- Born: Hugh Ellsworth Rodham April 2, 1911 Scranton, Pennsylvania, U.S.
- Died: April 7, 1993 (aged 82) Little Rock, Arkansas, U.S.
- Resting place: Washburn Street Cemetery
- Education: Pennsylvania State University (BS)
- Occupation: Businessman
- Political party: Republican
- Spouse: Dorothy Howell ​(m. 1942)​
- Children: Hillary; Hugh; Tony;
- Relatives: Bill Clinton (son-in-law); Chelsea Clinton (granddaughter);

= Hugh Rodham (born 1911) =

Father of Hillary Rodham Clinton

Hugh Ellsworth Rodham (April 2, 1911 - April 7, 1993) was an American businessman. He was the father of Hillary Clinton.

==Early life and education==
Hugh Ellsworth Rodham was born on April 2, 1911, in Scranton, Pennsylvania, the son of Hugh Rodham (1879–1965) and Hannah Jones (1882–1952). His parents were from the United Kingdom – his father emigrated from Oxhill, County Durham, England, at a young age with his family, he being the son of a coal miner, while his mother was born in Pennsylvania, to immigrant parents from Wales, one of whom was from Merthyr Tydfil; she was also descended from coal miner parents.
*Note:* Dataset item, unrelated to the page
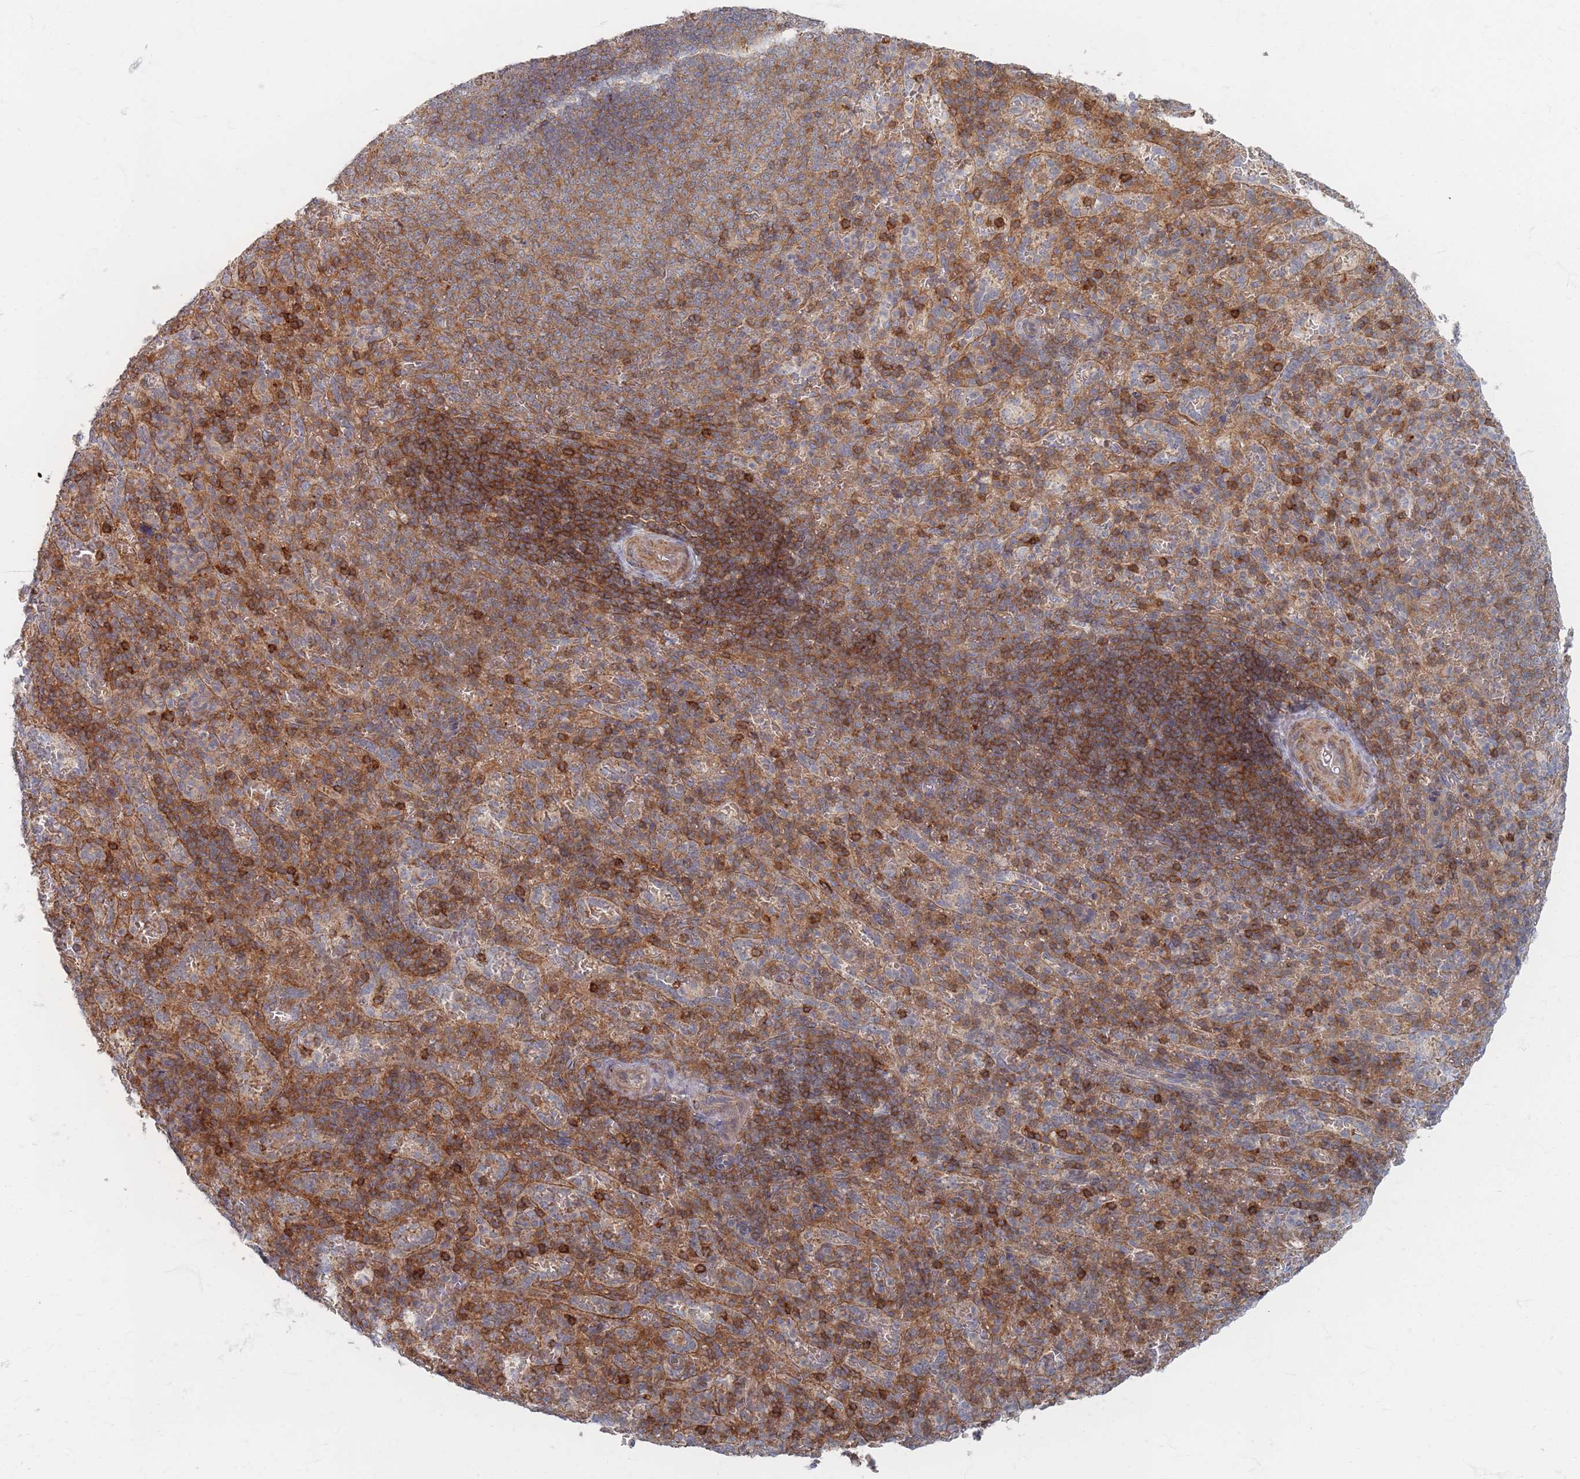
{"staining": {"intensity": "moderate", "quantity": "25%-75%", "location": "cytoplasmic/membranous"}, "tissue": "spleen", "cell_type": "Cells in red pulp", "image_type": "normal", "snomed": [{"axis": "morphology", "description": "Normal tissue, NOS"}, {"axis": "topography", "description": "Spleen"}], "caption": "A micrograph showing moderate cytoplasmic/membranous staining in approximately 25%-75% of cells in red pulp in unremarkable spleen, as visualized by brown immunohistochemical staining.", "gene": "ZKSCAN7", "patient": {"sex": "female", "age": 21}}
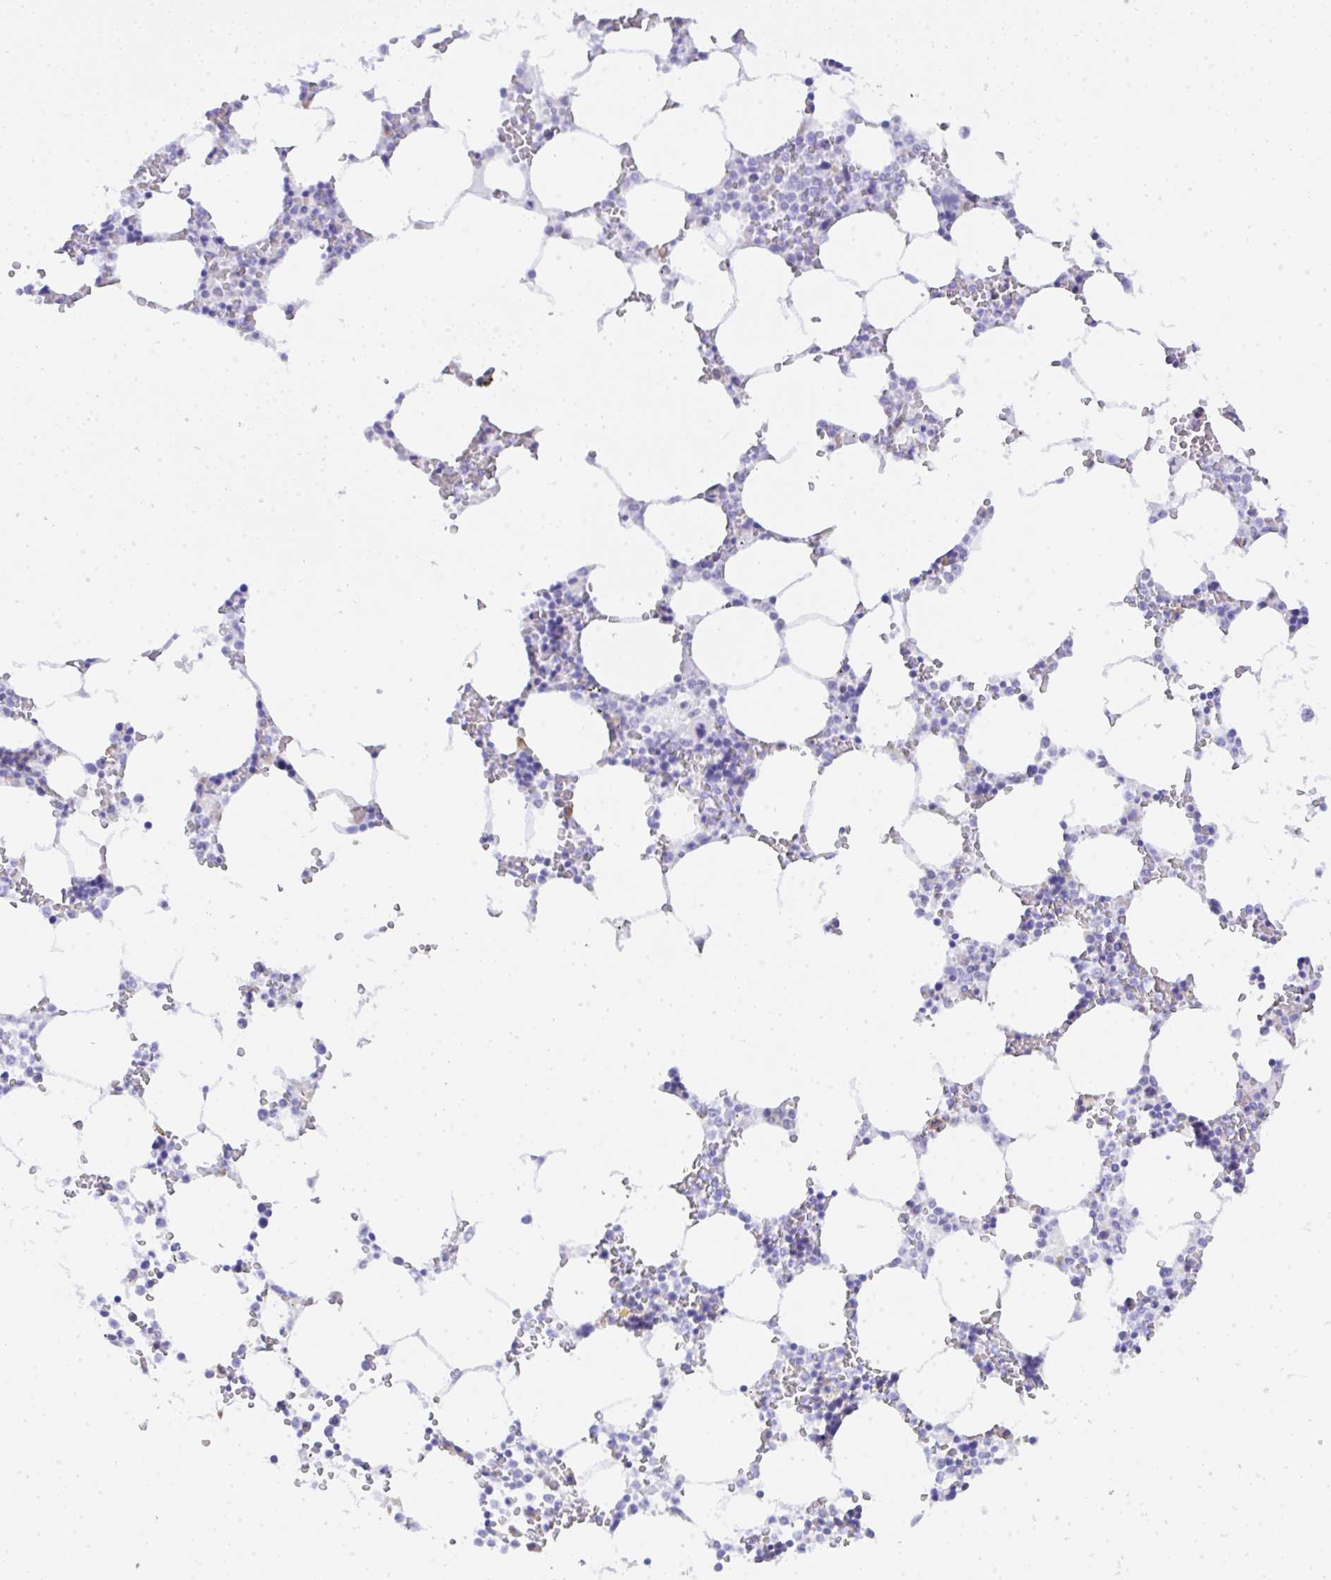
{"staining": {"intensity": "negative", "quantity": "none", "location": "none"}, "tissue": "bone marrow", "cell_type": "Hematopoietic cells", "image_type": "normal", "snomed": [{"axis": "morphology", "description": "Normal tissue, NOS"}, {"axis": "topography", "description": "Bone marrow"}], "caption": "Hematopoietic cells are negative for protein expression in normal human bone marrow. (DAB immunohistochemistry visualized using brightfield microscopy, high magnification).", "gene": "SEL1L2", "patient": {"sex": "male", "age": 64}}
Rodham attended Pennsylvania State University and was a third-string tight end for the Penn State Nittany Lions football team. He joined the Delta Upsilon. He graduated with a Bachelor of Science degree in physical education from the College of Education in 1935, at the height of the Great Depression.

==Career==
Rodham briefly worked for his mother's employer, Scranton Lace Company, then freighthopped to Chicago without telling his parents. Rodham found work there selling drapery fabrics around the Midwest, sending the money he made back home.

In World War II, Rodham served in the United States Navy. He became a chief petty officer stationed at the Great Lakes Naval Station, performing training duties for sailors headed for the Pacific Ocean theater of World War II. After the war, he established a successful career in the textile supply industry, starting with Rodrik Fabrics, a drapery fabric business located in Chicago's famous Merchandise Mart building. His company made draperies and window shades; customers included offices, hotels, airlines, and theaters. He later opened a fabric print plant building on the North Side. During the 1940s, Rodham and his wife Dorothy lived in the Edgewater neighborhood of Chicago.

Rodham entered politics once. Hoping to work his way into favor with the Cook County Democratic Party political machine in order to capitalize on a downtown investment he had made, he ran for Chicago alderman as a Democratic-leaning independent in 1947. The contest, held in Chicago's 49th Ward, was won by Frank Keenan, a Democratic ward committeeman running on the regular Democratic line, with 17,073 votes; a Republican, Joseph Reubens, finished second with 5,509 votes. Rodham finished fifth out of eight candidates with only 382 votes, or 1.5 percent of the total votes cast. According to some family members, this episode led to his strong dislike of the Democratic Party for the rest of his life.

Rodham was a staunch supporter of Barry Goldwater's 1964 presidential campaign and remained a committed Republican until his death. Even after his daughter married Democrat Bill Clinton, he (according to Bill Clinton) "never gave up hope that his son-in-law would join him in the Republican Party and support a cut in the capital gains tax." In late 1992, following son-in-law Bill Clinton's election as president, Rodham made a cameo appearance on the television comedy Hearts Afire, whose producers were friends of the Clintons.

==Personal life==
In 1937, while Rodham was making a sales call at a textile company, he met Dorothy Emma Howell (1919–2011), who was applying for a job at that company. After a lengthy courtship, they married in early 1942. The Rodhams had three children: Hillary (born 1947), Hugh (born 1950), and Tony (1954–2019). In 1950, they moved to the more affluent Chicago suburb of Park Ridge, Illinois. The family still maintained ties to Scranton: all three children were christened there, and they spent summers in a rural region that overlooks Lake Winola, located in Overfield Township in the Endless Mountains area of Pennsylvania. staying in a cottage that in 1921, Hugh and his father had built themselves.

===Death===
Hugh Rodham died in Little Rock, Arkansas, on Wednesday, April 7, 1993, five days after his 82nd birthday, three weeks after suffering a stroke, and less than three months after his son-in-law Bill Clinton's inauguration as 42nd President of the United States. Following a private memorial service in Little Rock attended by the Clintons, he was buried in the Washburn Street Cemetery in his native Scranton, Pennsylvania, in a private funeral also attended by the Clinton family.